**INPUT**.
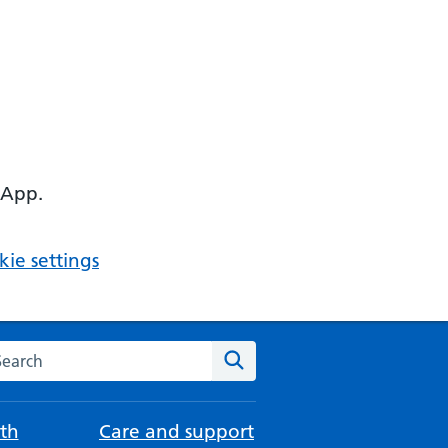
 App.
ie settings
arch the NHS website
Search
th
Care and support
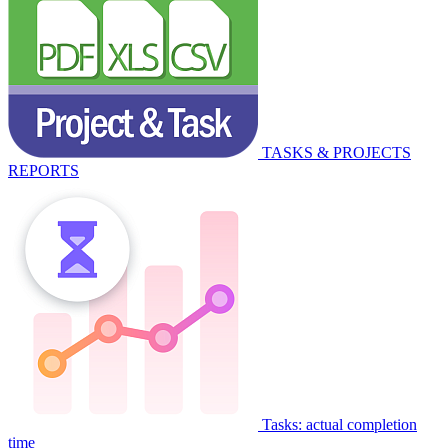
TASKS & PROJECTS
REPORTS
Tasks: actual completion
time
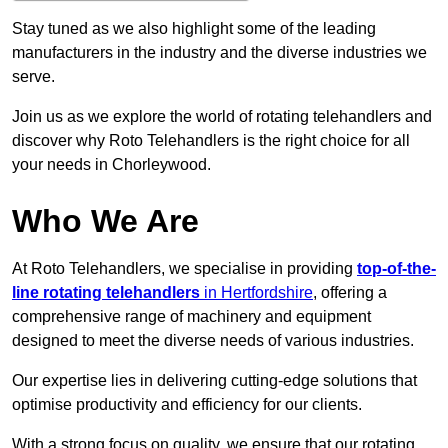
Stay tuned as we also highlight some of the leading
manufacturers in the industry and the diverse industries we
serve.
Join us as we explore the world of rotating telehandlers and
discover why Roto Telehandlers is the right choice for all
your needs in Chorleywood.
Who We Are
At Roto Telehandlers, we specialise in providing
top-of-the-
line rotating telehandlers
in Hertfordshire
, offering a
comprehensive range of machinery and equipment
designed to meet the diverse needs of various industries.
Our expertise lies in delivering cutting-edge solutions that
optimise productivity and efficiency for our clients.
With a strong focus on quality, we ensure that our rotating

**TRY IT**. Find all the lines containing "diverse" in the material, then copy them.

**RESULT OF THIS EXERCISE**.
manufacturers in the industry and the diverse industries we
designed to meet the diverse needs of various industries.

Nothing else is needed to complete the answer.